> Problem details
Pull from the data below each line where the word "json" occurs, and copy it.

> Records for this exercise
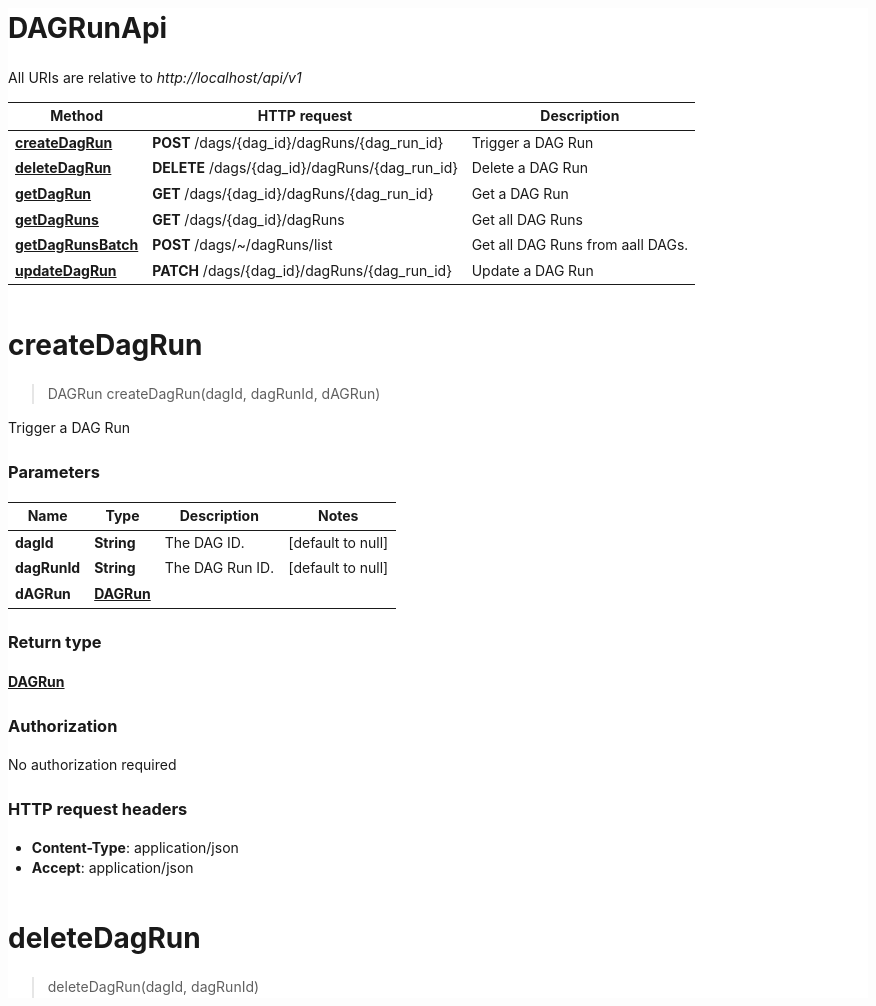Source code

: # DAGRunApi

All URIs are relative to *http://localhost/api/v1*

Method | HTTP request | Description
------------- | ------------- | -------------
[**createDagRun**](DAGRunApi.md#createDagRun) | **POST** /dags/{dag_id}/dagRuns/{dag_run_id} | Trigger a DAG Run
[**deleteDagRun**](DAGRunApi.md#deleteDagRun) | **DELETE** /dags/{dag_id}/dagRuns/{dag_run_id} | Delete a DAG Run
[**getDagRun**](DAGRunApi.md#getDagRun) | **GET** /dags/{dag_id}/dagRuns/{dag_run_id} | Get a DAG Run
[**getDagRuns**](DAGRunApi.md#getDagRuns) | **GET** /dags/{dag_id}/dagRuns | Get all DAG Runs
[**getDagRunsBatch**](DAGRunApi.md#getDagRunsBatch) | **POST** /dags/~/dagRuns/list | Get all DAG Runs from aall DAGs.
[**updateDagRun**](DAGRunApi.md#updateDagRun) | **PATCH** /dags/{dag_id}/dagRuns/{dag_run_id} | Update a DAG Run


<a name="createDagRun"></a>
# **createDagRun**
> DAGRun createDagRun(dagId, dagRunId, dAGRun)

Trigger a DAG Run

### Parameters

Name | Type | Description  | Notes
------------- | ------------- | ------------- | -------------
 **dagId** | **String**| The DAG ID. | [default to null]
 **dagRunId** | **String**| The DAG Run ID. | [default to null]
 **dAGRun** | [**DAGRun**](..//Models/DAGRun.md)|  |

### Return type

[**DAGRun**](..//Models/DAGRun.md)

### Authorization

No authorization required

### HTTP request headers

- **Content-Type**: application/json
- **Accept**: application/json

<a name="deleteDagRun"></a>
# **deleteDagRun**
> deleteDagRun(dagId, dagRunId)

* * *

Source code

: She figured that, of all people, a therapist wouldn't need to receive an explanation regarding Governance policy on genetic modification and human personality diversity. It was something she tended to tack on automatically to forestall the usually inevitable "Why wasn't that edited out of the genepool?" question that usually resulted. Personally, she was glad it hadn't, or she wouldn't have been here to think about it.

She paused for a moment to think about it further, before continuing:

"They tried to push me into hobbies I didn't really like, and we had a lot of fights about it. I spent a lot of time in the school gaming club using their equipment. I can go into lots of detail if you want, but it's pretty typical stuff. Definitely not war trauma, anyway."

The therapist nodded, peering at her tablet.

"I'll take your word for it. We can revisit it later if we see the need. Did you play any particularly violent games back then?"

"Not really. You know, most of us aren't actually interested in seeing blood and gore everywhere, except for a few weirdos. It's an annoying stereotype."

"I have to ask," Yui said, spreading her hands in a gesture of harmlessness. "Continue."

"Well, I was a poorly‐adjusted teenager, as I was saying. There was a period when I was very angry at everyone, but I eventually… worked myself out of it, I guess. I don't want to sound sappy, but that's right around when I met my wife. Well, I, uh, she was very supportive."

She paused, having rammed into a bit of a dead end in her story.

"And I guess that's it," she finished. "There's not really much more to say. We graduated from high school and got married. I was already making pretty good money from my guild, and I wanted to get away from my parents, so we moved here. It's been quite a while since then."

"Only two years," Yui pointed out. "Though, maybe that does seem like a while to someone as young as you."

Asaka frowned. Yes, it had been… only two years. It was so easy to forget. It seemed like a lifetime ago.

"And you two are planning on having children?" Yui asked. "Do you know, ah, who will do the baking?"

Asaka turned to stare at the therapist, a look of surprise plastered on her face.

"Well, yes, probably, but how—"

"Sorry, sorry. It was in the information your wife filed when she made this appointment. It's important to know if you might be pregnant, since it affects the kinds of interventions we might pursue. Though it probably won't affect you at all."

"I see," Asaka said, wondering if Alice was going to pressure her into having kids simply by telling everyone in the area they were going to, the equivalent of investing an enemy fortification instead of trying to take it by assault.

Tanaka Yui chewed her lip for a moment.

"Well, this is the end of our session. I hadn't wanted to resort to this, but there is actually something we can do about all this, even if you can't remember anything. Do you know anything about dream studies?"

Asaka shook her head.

> Answer for this exercise
- **Content-Type**: application/json
- **Accept**: application/json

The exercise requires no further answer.